Il protagonista della scoperta è un pianeta dalla forma, dalle dinamiche e dall'atmosfera uniche che, almeno in parte, restano ancora un mistero.

A effettuarla è stato ancora lui: il James Webb Space Telescope (JWST), il più grande, complesso e costoso satellite (10 miliardi di dollari) mai lanciato nello spazio.
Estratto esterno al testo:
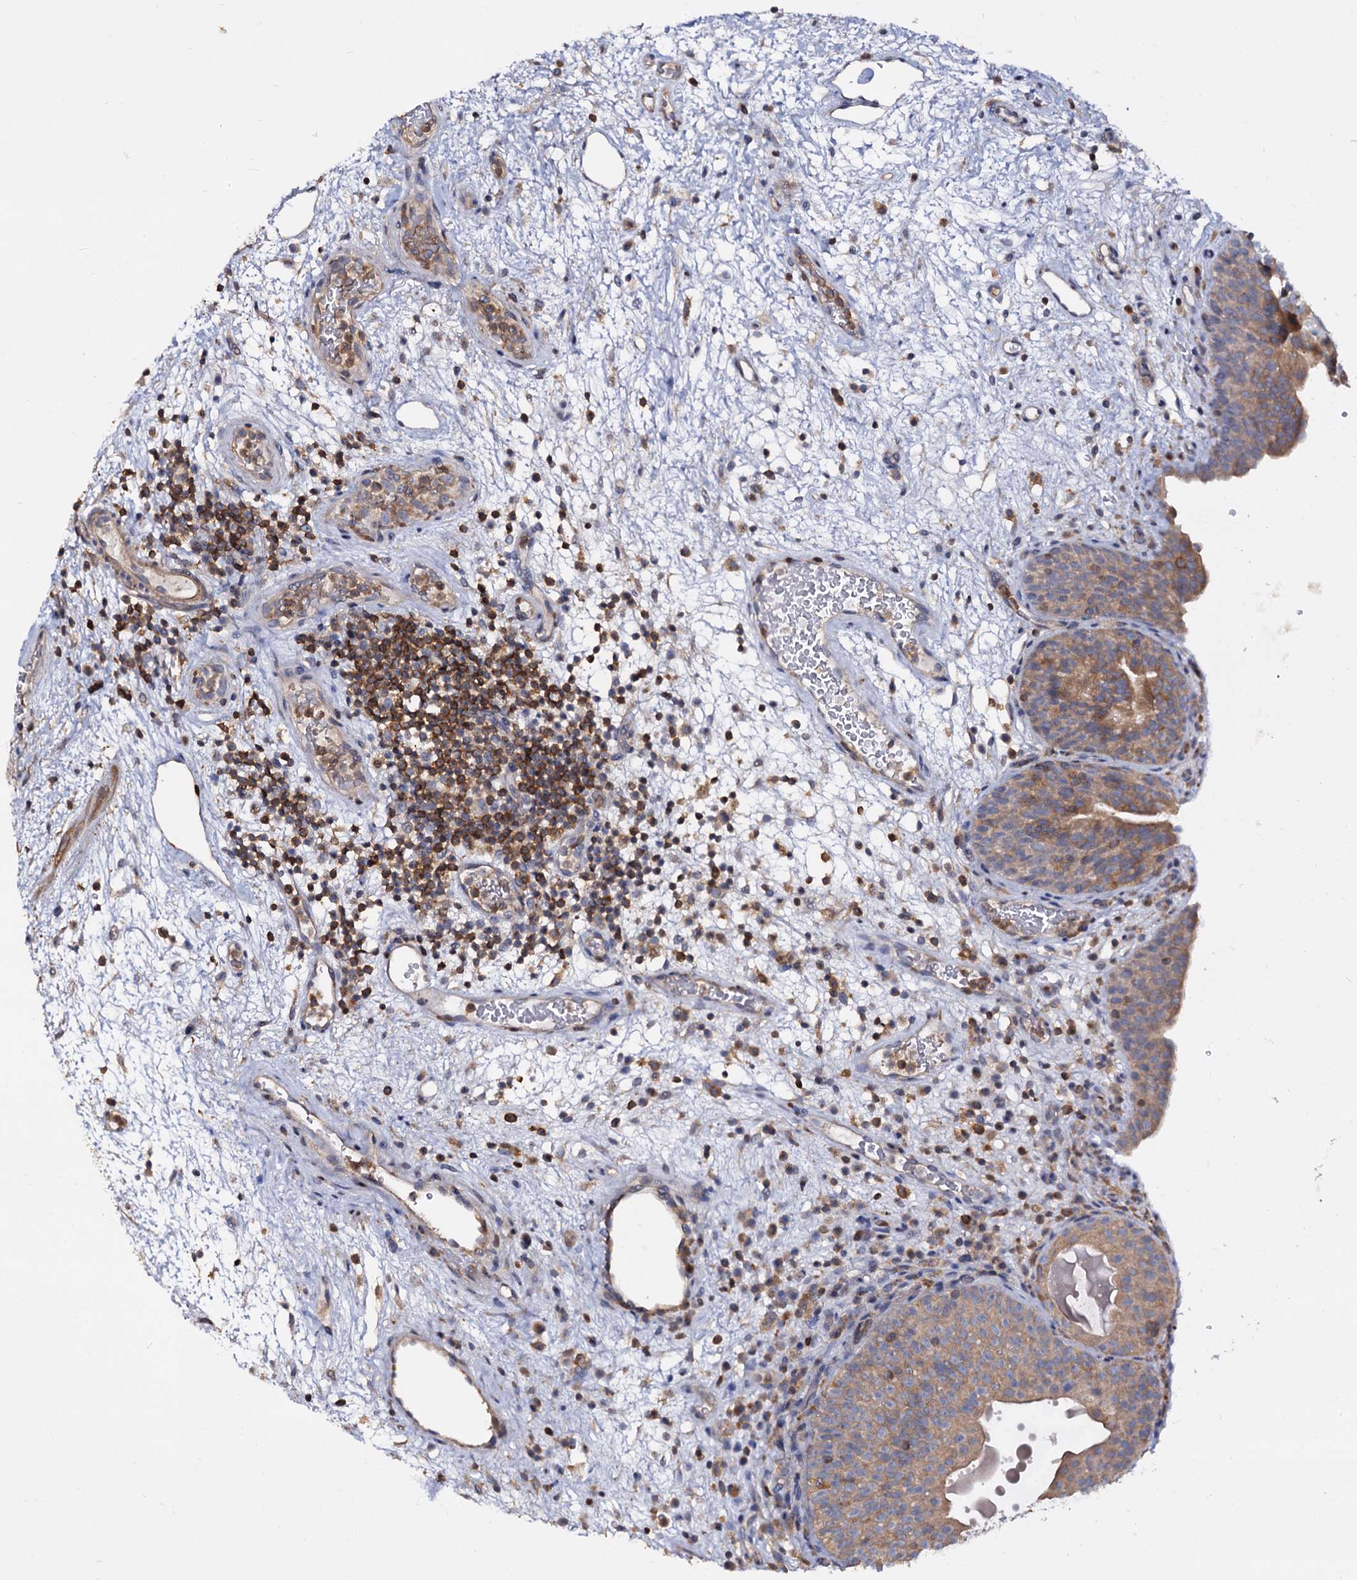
{"staining": {"intensity": "moderate", "quantity": ">75%", "location": "cytoplasmic/membranous"}, "tissue": "urinary bladder", "cell_type": "Urothelial cells", "image_type": "normal", "snomed": [{"axis": "morphology", "description": "Normal tissue, NOS"}, {"axis": "topography", "description": "Urinary bladder"}], "caption": "Immunohistochemical staining of normal human urinary bladder shows >75% levels of moderate cytoplasmic/membranous protein staining in about >75% of urothelial cells.", "gene": "ANKRD13A", "patient": {"sex": "male", "age": 71}}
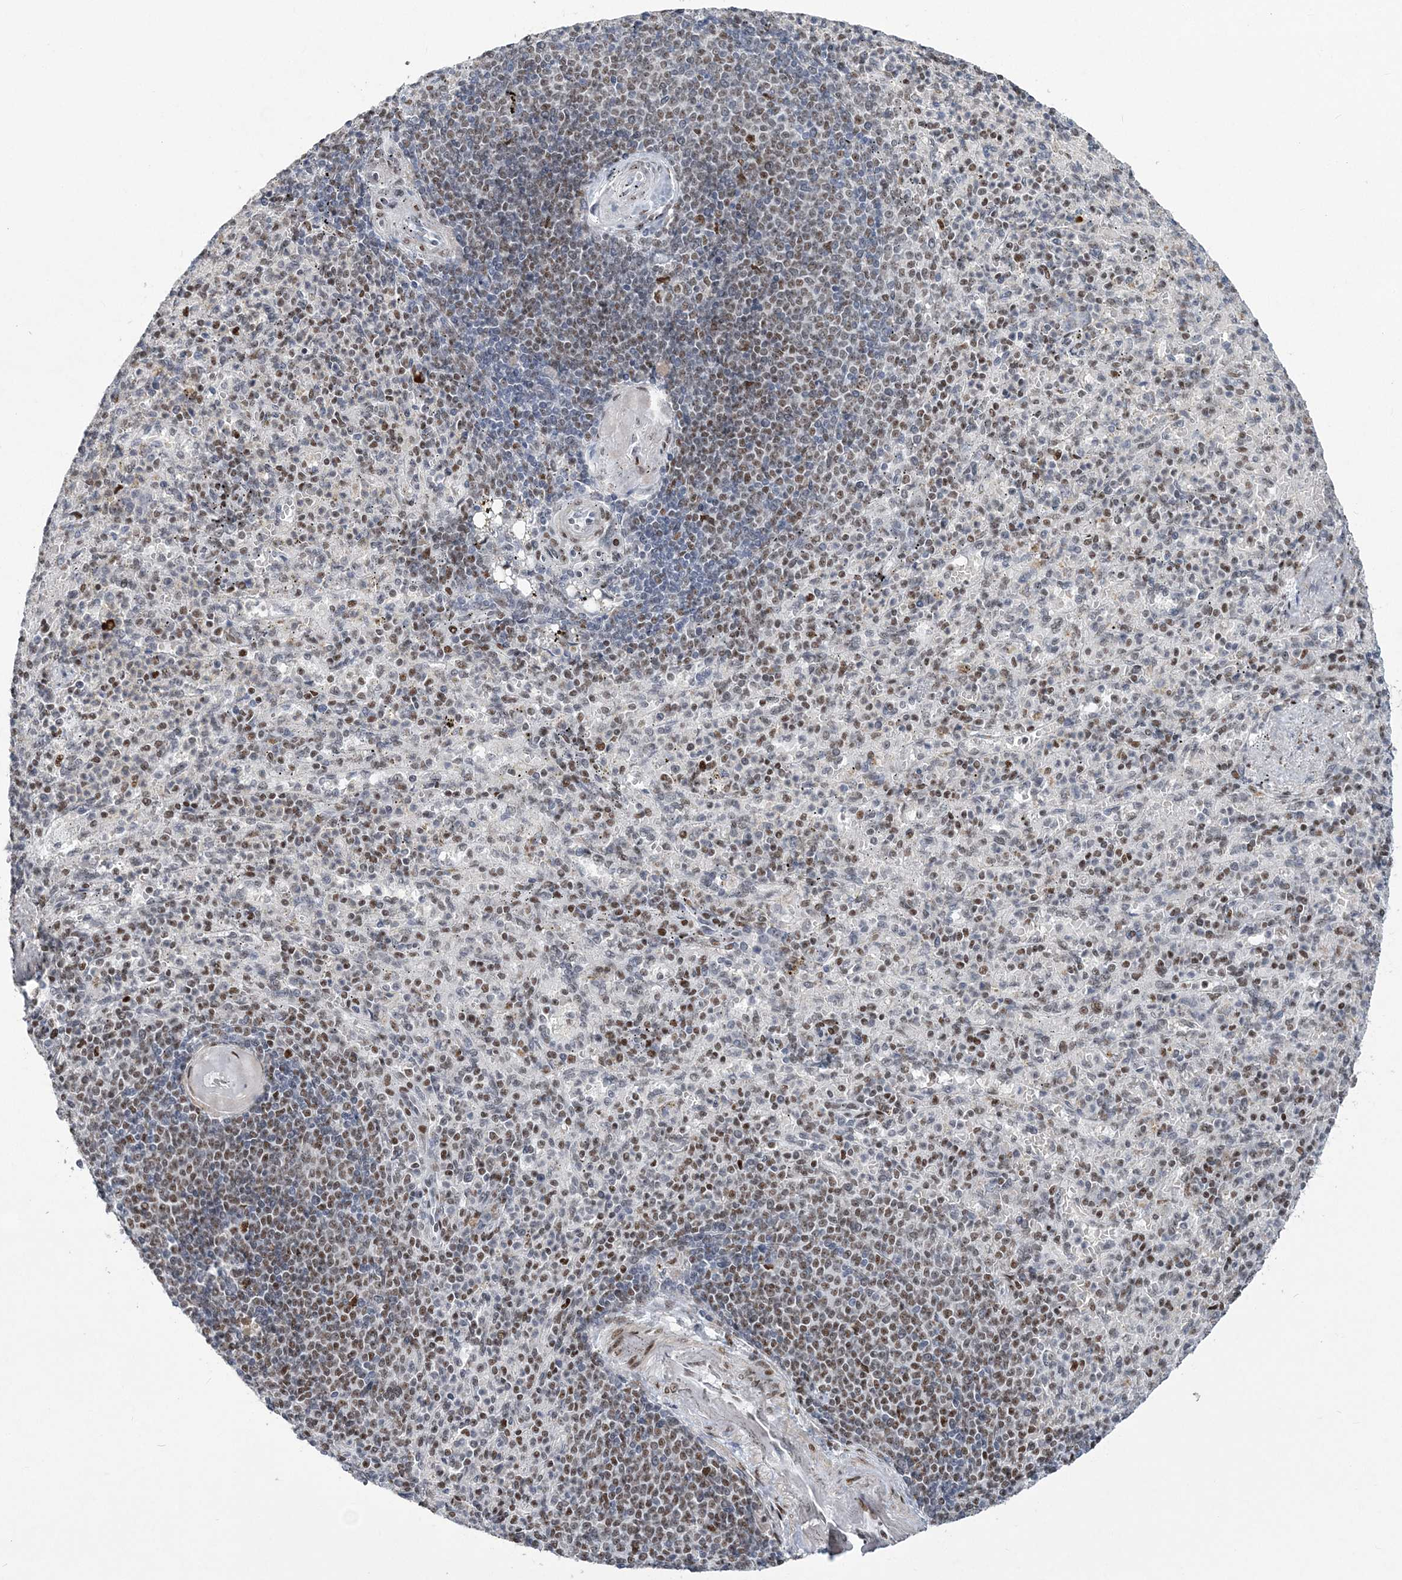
{"staining": {"intensity": "moderate", "quantity": "25%-75%", "location": "nuclear"}, "tissue": "spleen", "cell_type": "Cells in red pulp", "image_type": "normal", "snomed": [{"axis": "morphology", "description": "Normal tissue, NOS"}, {"axis": "topography", "description": "Spleen"}], "caption": "Immunohistochemical staining of benign spleen displays medium levels of moderate nuclear expression in approximately 25%-75% of cells in red pulp. (DAB = brown stain, brightfield microscopy at high magnification).", "gene": "ZBTB7A", "patient": {"sex": "female", "age": 74}}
Il "Webb" porta il nome del capo della NASA che negli anni Sessanta credette allo sbarco sulla Luna entro la fine del decennio (come promesso da John F. Kennedy) e, dalla sua posizione privilegiata nel punto lagrangiano L2 a 1,5 milioni di chilometri dalla Terra, sta ripagando ampiamente gli astrofisici di tutto il mondo. Dopo i "puntini rossi" scovati nelle profondità del cosmo lo scorso settembre — troppo grandi per essere galassie comuni — ecco ora la scoperta di un esopianeta dalla bizzarra forma ovale.

Un "Giove" a forma di limone carico di diamanti

Il telescopio spaziale Webb è stato lanciato esattamente quattro anni fa, proprio il giorno di Natale del 2021. Fu una festività di lavoro per gli scienziati della NASA e dell’ESA, dato che il Webb venne portato in orbita in modo impeccabile da un razzo Ariane 5 dalla base della Guyana Francese. "Una scelta ponderata", ci spiegò lo scienziato del JWST Matthew Greenhouse. "Per inviare il più grande telescopio spaziale della storia, che ha dovuto azionare autonomamente 40 componenti critiche, ci siamo affidati al vettore europeo, uno dei più affidabili in assoluto".